E per primo, v'ha il regime della comunione dei beni, nel quale s'intende coniugato chiunque non abbia fatto convenzioni speciali; v'ha il regime dotale.
Nel primo l'amministrazione dei beni comuni è devoluta al marito solo; i quali beni si compongono di tutti i mobili ed immobili, frutti ed interessi d'ogni natura, acquisiti anche dopo il matrimonio.
Oltre il diritto di amministrare, egli solo può stare in giudizio per azioni riflettenti i beni della comunione.
Egli può inoltre vendere, alienare, ipotecare questi beni senza concorso della moglie, non essendo richiesto il suo esplicito consenso, per la legale validità d'ognuno di questi atti.
Ora, laddove si consideri che se abbia la donna posto dei beni in comunione, o col proprio censo, o col proprio personale lavoro, o col lento e penoso risparmio, deve pur sempre stendere al marito la mano per averne in tutto o in parte ciò che vuole ogni equità le sia dovuto, fortunata ancora se una cattiva amministrazione del marito, od i debiti da lui incorsi, od i suoi vizii e disordini non l'hanno spogliata di tutto, vedrassi chiaramente quanto un simile regime sconvenga alla donna.
Nel popolo, i cui matrimonii si fanno senza contratto generalmente, non è raro vedere un marito beone, brutale, o giuocatore, sciupare in assidue gozzoviglie il piú che modesto mobiliare raccolto della misera consorte, colle lunghe notti vegliate nel lavoro, o con indicibili economie, che spesso le costarono la salute.

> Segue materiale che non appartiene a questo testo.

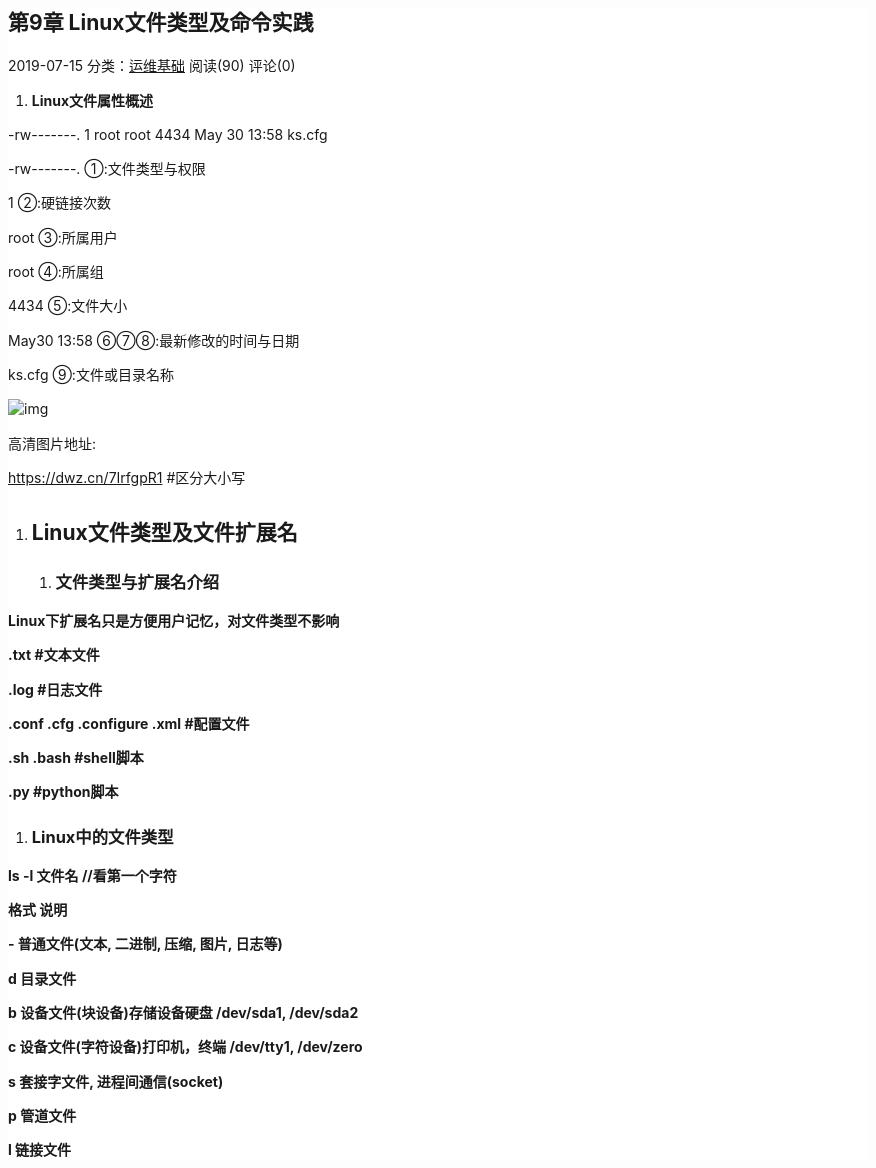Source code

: ## 第9章 Linux文件类型及命令实践

2019-07-15 分类：[运维基础](https://www.increase93.com/?cat=5) 阅读(90) 评论(0)

1. **Linux文件属性概述**

-rw-------. 1 root root 4434 May 30 13:58 ks.cfg

-rw-------. ①:文件类型与权限

1 ②:硬链接次数

root ③:所属用户

root ④:所属组

4434 ⑤:文件大小

May30 13:58 ⑥⑦⑧:最新修改的时间与日期

ks.cfg ⑨:文件或目录名称

![img](D:\Notes\md_img\071519_0710_9Linux1.png)

高清图片地址:

https://dwz.cn/7IrfgpR1 #区分大小写

1. ## Linux文件类型及文件扩展名

   1. ### 文件类型与扩展名介绍

**Linux下扩展名只是方便用户记忆，对文件类型不影响**

**.txt #文本文件**

**.log #日志文件**

**.conf .cfg .configure .xml #配置文件**

**.sh .bash #shell脚本**

**.py #python脚本**

1. ### Linux中的文件类型

**ls -l 文件名 //看第一个字符**

**格式 说明**

**-         普通文件(文本, 二进制, 压缩, 图片, 日志等)**

**d         目录文件**

**b         设备文件(块设备)存储设备硬盘 /dev/sda1, /dev/sda2**

**c             设备文件(字符设备)打印机，终端 /dev/tty1, /dev/zero**

**s             套接字文件, 进程间通信(socket)**

**p         管道文件**

**l             链接文件**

Bisogna perciò persuadere le donne del popolo a fare un contratto nuziale, ed a voi tocca, signore mie, ad accorrere in soccorso della loro improvvida ignoranza, in nome di quel vincolo solidale che unir deve la donna di tutti i ranghi sociali, poiché tutte sono egualmente oppresse dalle istituzioni; e passiamo ora a vedere come la legge tratta la donna nel contratto.